According to the FBI affidavit, among the messages Orton fired off following release of the first video are: “The management of StemExpress should be taken by force and killed in the streets today”; “I think I’ll take a little trip to Placerville this weekend. I hear there’s some good hunting down Placerville way....”; Dyer “will have to face the souls of the babies she’s bought and sold when she arrives on the other side. I’m sending her there early”; Dyer “must die. End of story. If we as humanity accept her actions we’re to be judged in the harshest manner possible”; and Dyer’s “life isn’t worth squat.”

As a result of the messages, Dyer said in her court statement last week, “multiple security, tactical and law enforcement teams suddenly began walking our hallways and homes carrying guns and training our staff on how to deal with attackers and active shooter situations on site. Police and our security team members chased cars that were following our families.

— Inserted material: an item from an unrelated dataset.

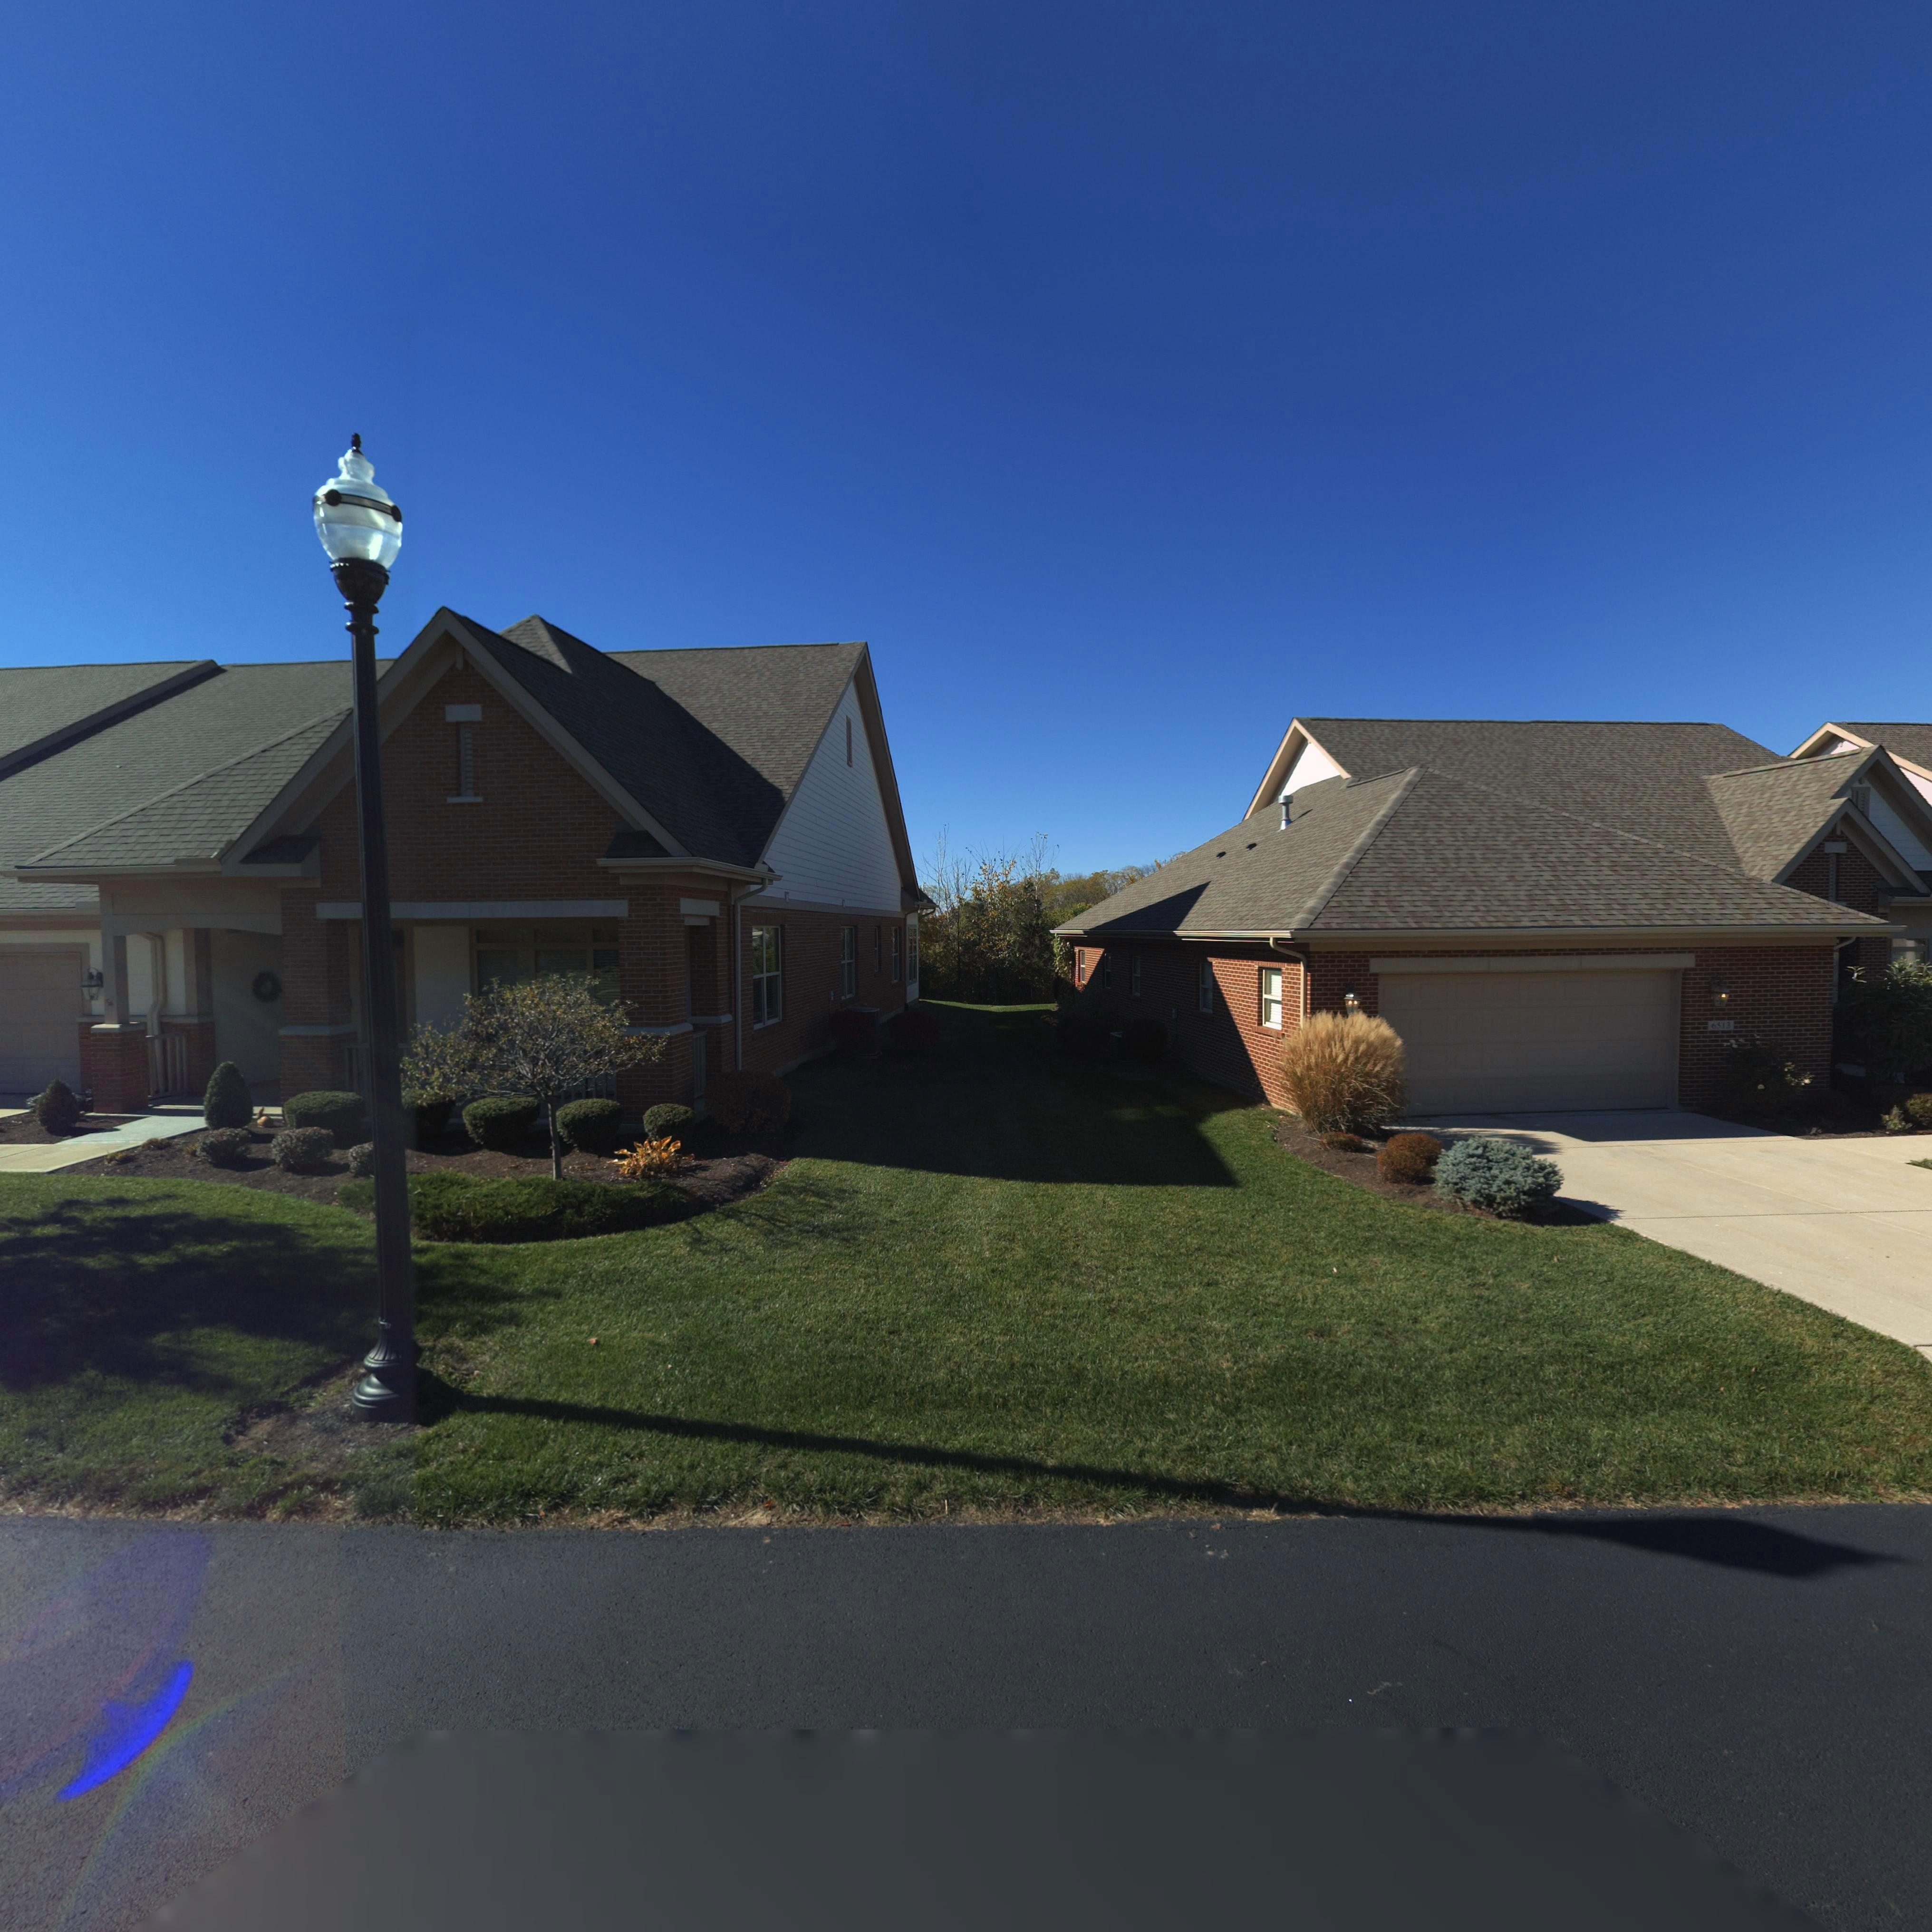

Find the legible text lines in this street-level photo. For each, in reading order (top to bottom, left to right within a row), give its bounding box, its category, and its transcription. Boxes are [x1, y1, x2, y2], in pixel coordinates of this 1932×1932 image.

[1710, 1021, 1731, 1030] StreetNumber: 6513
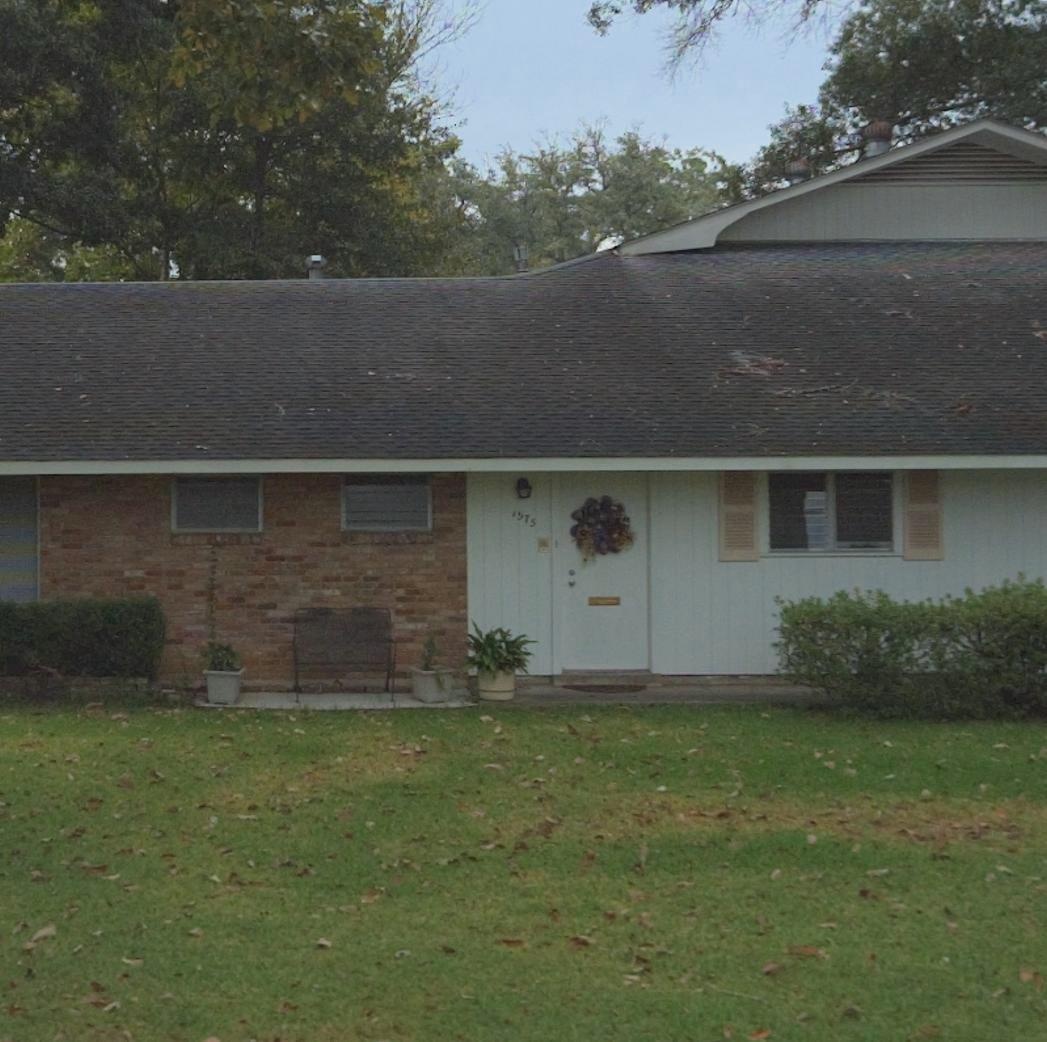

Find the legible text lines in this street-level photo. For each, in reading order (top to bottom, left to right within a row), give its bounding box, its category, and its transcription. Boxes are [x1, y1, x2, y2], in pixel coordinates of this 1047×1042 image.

Staff members have taken time off work due to stress and emotional unrest. Bomb surveillance protocols have been established and our building has been put on permanent lockdown. The expense for these services has been astronomical.

“I began to have full-time armed security protect our office, me personally, and my family,” Dyer continued. “My security team, which is made up of ex-military, observed numerous occasions where cars would surveil my house, people using long-lens cameras, sometimes climbing trees on neighboring properties.

“I will never forget the times they told me to not exit the house because they believed someone had breached our property, or when the morning surveillance of our fence lines turned up a pile of cigarette butts behind a bush on a fence line near my master bedroom.”